The hacks were described as zero-day hacks, which describe a software or hardware vulnerability that is unknown to the vendor and for which no patch or other fix is immediately available—a vendor has zero days to prepare a patch when a vulnerability is exploited. While developers have a goal of delivering products with no vulnerability, virtually all software and hardware contain bugs of some sort.
Lumen said it is moderately confident that the attacks originated from a group known as Volt Typhoon, a Chinese state-sponsored set of hackers. This is the group that U.S. intelligence officials said had been trying to penetrate and hack American ports. Lumen describes the attacks as highly significant.
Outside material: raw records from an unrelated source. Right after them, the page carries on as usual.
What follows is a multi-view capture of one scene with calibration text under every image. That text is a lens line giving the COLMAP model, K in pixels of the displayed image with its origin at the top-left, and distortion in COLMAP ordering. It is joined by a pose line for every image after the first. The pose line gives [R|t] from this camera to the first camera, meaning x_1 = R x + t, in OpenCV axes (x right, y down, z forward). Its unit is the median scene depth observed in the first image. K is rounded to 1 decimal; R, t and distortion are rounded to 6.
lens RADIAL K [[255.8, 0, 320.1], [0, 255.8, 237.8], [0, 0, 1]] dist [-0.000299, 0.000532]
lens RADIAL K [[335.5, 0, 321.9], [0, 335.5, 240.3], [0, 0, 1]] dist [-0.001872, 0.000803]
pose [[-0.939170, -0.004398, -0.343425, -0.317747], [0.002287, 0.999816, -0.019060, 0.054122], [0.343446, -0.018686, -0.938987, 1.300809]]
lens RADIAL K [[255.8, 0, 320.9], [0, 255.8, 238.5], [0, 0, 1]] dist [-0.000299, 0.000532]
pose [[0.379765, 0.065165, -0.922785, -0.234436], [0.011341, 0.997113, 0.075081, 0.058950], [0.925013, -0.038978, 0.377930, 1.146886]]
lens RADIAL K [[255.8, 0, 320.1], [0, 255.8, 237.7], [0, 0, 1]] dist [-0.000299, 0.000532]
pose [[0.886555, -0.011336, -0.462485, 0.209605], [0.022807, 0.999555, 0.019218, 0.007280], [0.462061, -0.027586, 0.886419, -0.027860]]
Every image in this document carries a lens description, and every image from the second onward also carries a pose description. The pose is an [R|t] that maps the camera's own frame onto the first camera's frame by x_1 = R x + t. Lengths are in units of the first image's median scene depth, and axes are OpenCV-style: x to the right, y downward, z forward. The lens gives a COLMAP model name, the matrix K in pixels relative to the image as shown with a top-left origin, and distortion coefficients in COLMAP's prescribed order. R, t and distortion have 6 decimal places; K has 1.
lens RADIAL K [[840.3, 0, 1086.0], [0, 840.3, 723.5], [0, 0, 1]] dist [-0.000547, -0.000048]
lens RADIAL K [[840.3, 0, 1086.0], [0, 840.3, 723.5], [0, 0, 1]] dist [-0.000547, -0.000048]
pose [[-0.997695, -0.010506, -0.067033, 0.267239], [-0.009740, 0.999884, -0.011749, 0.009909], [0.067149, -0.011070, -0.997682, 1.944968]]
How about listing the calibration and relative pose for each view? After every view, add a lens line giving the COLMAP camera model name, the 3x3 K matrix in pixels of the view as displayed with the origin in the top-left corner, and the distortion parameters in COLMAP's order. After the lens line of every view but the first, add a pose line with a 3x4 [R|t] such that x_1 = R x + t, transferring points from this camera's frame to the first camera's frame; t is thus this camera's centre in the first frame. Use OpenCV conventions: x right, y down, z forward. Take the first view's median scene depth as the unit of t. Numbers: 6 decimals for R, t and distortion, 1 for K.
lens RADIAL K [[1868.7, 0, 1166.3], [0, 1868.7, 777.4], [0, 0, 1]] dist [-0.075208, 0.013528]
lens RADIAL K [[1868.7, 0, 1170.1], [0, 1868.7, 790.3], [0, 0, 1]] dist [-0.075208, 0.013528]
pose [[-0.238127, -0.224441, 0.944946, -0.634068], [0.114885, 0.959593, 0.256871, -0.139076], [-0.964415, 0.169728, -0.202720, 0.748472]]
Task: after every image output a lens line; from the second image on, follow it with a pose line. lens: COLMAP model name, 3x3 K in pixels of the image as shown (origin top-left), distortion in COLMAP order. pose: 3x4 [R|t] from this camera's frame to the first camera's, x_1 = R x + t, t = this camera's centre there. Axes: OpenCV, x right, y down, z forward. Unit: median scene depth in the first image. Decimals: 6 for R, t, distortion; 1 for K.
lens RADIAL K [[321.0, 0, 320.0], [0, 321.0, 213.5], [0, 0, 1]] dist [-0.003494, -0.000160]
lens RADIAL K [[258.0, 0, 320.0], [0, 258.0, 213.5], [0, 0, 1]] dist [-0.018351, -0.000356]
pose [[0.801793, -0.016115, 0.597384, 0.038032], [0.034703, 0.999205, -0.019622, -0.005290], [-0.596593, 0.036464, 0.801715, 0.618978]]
CISA (the Cybersecurity & Infrastructure Security Agency) leads the effort to protect the country against malicious hackers. The agency’s mission is to “lead the national effort to understand, manage, and reduce risk to our cyber and physical infrastructure.”
Unfortunately, the U.S. is in the bullseye for ransomware attacks. The following chart, which comes from NTT Data shows the industries that are the targets of hacking in 2024. Manufacturing has overtaken the technology sector as the most attacked, while the financial sector has climbed to third.
Hackers constantly change tactics to stay ahead of the effort to block them. In 2024, there was a decline in banking trojans, which was offset by a rise in info-stealers and penetration-testing tools.
The big concern in the security industry is that hackers are starting to deploy AI to aid in hacks. AI is particularly useful in finding vulnerable code that is buried in lengthy software programs. AI is likely going to be used as a tool to develop a custom approach to hack any given entity.
I know it sounds like old and trite advice, but ISPs need to adopt robust cybersecurity systems to try to keep most hackers out of your network and software.